Частные помещения располагались в южной части дворца, выходившей к морю: единственным способом увидеть отставного императора для праздного наблюдателя было плыть на лодке вокруг южного фасада дворца. Анфилады залов, внешних дворов, купален, коридоров и частных апартаментов, из которых состояла эта часть дворца, очень пострадали в Средние века, когда их разбирали на строительный камень; но под приподнятым полом нижний горизонт построек остался нетронутым, и археологам удалось составить план всего верхнего этажа. На данный момент одним из самых значительных результатов раскопок стала реконструкция триклиния, пиршественного зала в юго-восточной части, с его крестовидным расположением комнат вокруг центрального зала.
[316]
В целом дворец прежде всего напоминает крепость. (Если бы хорваты не смогли позднее использовать его именно в этом качестве, дворец вряд ли сумел бы дожить до наших дней.) Но остатки колоннад тем не менее наводят на мысли о просторных, залитых солнцем улицах между красивыми зданиями и величественными садами. В сущности, этот дворец так же напоминал настоящий форт IV века, как дворцы Тюдоров — настоящие средневековые замки: это был смягченный, более пышный вариант военной цитадели. В такой обстановке Диоклетиан отдыхал, окруженный всеобщим уважением и почетом. Если он и не забыл об окружающем мире, о правительстве, то, во всяком случае, был свободен от его тягот и тревог. «История жизнеописания Августов» приписывает ему следующее воспоминание о трудностях, которые вставали перед императором, если тот хотел править справедливо:
[...] Диоклетиан, став уже частным человеком, говорил, что нет ничего более трудного, чем быть хорошим императором. Собираются четверо-пятеро человек, договариваются между собой обманывать императора и подсказывают ему, что он должен утвердить. Император, запертый в своем доме, не знает истины. Он вынужден знать только то, что говорят ему эти люди; он назначает судьями тех, кого не следовало бы назначать, отстраняет от государственных дел тех, кого он должен был бы привлекать. Но к чему много слов? Как говорил сам Диоклетиан, хорошего, осторожного, превосходного государя продают за деньги.
[317]
Но за стенами дворца, в вакууме, оставшемся после отхода Диоклетиана от дел, события развивались с немалой скоростью. Положение Константина при дворе Галерия стало затруднительным и опасным.
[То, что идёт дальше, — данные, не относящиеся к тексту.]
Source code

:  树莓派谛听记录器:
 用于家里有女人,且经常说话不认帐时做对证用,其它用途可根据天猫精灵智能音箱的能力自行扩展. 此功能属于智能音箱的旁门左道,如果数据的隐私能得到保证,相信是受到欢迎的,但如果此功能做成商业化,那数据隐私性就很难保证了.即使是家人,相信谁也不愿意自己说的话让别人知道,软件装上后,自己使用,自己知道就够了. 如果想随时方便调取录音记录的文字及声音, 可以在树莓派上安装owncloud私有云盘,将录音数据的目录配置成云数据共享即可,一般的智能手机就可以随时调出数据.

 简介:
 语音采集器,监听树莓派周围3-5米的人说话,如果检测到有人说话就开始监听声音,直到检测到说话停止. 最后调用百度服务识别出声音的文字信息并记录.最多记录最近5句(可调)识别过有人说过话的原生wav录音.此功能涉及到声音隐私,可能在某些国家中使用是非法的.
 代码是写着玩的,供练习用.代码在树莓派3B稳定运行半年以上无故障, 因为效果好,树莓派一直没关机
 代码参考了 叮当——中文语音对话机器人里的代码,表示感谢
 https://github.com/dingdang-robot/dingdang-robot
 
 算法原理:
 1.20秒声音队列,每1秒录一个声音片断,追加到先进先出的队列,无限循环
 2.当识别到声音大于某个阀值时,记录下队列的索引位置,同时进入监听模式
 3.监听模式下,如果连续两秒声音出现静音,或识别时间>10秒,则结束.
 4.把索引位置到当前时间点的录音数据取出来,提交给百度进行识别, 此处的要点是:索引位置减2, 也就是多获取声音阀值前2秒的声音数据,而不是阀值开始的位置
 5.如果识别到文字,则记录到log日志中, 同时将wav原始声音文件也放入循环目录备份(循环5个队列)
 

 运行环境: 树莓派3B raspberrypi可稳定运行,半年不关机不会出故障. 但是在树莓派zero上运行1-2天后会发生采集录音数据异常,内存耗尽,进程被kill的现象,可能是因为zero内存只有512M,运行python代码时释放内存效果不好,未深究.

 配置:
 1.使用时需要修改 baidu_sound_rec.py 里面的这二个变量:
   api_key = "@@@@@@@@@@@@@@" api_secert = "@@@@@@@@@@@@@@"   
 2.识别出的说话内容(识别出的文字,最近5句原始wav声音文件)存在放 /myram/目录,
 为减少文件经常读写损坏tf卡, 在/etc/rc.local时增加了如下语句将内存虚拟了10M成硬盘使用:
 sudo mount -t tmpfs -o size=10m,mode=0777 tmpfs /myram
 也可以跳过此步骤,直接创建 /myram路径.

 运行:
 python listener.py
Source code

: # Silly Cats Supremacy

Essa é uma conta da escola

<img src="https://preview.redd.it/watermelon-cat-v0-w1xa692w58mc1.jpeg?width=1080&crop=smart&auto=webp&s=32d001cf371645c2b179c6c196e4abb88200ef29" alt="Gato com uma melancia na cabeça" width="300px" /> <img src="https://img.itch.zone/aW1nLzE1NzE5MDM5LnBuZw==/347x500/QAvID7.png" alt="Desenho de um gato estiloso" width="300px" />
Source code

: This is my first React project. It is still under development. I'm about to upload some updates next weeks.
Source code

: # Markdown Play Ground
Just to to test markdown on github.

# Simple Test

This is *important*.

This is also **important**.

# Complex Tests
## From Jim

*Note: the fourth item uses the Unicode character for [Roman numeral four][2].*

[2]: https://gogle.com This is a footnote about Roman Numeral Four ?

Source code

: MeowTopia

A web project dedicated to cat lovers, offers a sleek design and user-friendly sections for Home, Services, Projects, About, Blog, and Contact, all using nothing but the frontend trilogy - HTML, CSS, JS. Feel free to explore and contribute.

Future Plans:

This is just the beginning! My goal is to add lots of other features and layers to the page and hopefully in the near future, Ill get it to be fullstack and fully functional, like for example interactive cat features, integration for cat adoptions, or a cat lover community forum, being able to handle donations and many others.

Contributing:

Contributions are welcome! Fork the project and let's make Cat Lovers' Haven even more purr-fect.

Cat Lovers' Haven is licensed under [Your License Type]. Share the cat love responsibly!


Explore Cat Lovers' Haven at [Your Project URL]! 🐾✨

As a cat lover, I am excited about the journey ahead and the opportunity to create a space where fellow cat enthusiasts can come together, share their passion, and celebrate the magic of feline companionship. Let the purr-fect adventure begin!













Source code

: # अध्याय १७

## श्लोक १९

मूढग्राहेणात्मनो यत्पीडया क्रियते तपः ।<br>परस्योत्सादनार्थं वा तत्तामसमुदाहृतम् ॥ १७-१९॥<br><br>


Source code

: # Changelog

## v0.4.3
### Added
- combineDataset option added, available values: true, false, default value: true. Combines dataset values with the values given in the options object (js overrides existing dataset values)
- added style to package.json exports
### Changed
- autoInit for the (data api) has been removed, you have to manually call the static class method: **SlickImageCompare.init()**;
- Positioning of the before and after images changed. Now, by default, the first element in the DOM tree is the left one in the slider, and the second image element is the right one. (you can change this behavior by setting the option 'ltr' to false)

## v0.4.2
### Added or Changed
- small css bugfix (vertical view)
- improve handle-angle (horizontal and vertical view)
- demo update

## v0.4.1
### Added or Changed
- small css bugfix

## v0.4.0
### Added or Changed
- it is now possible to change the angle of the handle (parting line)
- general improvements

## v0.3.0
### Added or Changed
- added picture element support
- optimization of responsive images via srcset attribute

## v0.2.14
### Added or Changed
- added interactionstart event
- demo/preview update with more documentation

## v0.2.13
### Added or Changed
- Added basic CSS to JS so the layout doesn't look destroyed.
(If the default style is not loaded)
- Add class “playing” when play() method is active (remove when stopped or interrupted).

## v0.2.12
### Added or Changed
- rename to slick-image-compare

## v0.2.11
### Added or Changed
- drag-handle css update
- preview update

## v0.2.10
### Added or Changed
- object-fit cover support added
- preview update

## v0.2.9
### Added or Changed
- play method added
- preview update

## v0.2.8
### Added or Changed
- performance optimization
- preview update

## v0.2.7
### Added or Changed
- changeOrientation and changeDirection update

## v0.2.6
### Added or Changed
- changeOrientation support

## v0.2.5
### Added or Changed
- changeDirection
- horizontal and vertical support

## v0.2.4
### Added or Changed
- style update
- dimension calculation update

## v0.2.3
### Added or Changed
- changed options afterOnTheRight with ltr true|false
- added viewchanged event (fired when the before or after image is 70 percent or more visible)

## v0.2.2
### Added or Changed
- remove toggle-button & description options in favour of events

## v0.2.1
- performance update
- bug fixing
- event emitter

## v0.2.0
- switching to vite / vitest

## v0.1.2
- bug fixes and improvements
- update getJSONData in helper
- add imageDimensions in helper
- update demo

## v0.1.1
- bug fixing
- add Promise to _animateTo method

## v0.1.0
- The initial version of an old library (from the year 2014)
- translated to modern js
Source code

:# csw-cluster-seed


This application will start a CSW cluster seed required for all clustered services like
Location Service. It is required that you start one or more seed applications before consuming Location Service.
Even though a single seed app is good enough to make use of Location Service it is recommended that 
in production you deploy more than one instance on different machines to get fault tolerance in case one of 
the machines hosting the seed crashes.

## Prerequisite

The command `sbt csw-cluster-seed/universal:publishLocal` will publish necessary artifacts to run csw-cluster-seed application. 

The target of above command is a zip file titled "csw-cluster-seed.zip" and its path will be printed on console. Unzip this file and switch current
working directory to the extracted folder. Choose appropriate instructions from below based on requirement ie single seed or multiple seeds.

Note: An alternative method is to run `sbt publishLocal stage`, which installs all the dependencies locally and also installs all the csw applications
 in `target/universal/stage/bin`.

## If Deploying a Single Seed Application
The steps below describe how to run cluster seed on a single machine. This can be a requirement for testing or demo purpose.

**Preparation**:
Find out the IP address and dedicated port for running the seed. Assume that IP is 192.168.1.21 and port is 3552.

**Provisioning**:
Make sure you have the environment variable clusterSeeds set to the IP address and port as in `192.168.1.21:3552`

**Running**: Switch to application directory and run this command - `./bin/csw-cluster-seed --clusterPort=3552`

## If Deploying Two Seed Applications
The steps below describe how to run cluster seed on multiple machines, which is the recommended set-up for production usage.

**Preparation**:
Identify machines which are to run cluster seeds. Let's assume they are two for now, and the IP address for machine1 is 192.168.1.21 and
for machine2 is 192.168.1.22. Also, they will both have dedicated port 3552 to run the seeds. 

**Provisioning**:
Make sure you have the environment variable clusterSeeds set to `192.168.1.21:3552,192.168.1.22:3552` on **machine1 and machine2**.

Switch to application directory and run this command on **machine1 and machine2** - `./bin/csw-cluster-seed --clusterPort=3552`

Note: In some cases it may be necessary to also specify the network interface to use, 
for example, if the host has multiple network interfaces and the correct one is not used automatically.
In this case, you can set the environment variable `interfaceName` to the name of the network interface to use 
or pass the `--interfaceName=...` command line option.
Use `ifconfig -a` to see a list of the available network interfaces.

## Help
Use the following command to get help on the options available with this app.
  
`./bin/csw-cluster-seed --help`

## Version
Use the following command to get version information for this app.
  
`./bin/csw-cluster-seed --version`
Почувствовав это, его отец, Констанций Август, немедленно обратился с просьбой к своему брату-императору отправить сына к нему, в Галлию. Галерий увиливал и тянул, но в конце концов — как говорят, придя в хорошее расположение духа после ужина, — согласился. Молодой Константин ухватился за предоставленную возможность, пока ее не отняли, и без остановок промчался через всю империю, меняя почтовых лошадей. Наконец он прибыл к отцу в Булонь и вместе с ним отправился в Британию, на краткую войну против пиктов.
Возможно, как полагают некоторые авторы, Констанций, посылая за сыном, уже знал о своей болезни. После победы над пиктами он умер в Йорке в 306 году; и с его смертью внезапно исчез один из четырех краеугольных камней второй тетрархии, до тех пор не знавшей испытаний. Он был популярным правителем к северу от Альп и исцелил многие раны, нанесенные гражданскому обществу предыдущими императорами и узурпаторами. (Согласно Евсевию, он как-то заметил, что лучшее место для хранения казны — в кошельках подданных; а чтобы показать скромность двора Констанция, приводится история, как ему пришлось занимать серебряную посуду для пиршества.) В то. же время его старания ускорить экономическое восстановление региона включали устройство обширных колоний германцев в Галлии; наемники из числа этих поселенцев постепенно составили элитную армию, способную конкурировать с дунайскими легионами. Именно с этими солдатами его сын Константин предпринял первый шаг в разрушении системы правления Диоклетиана.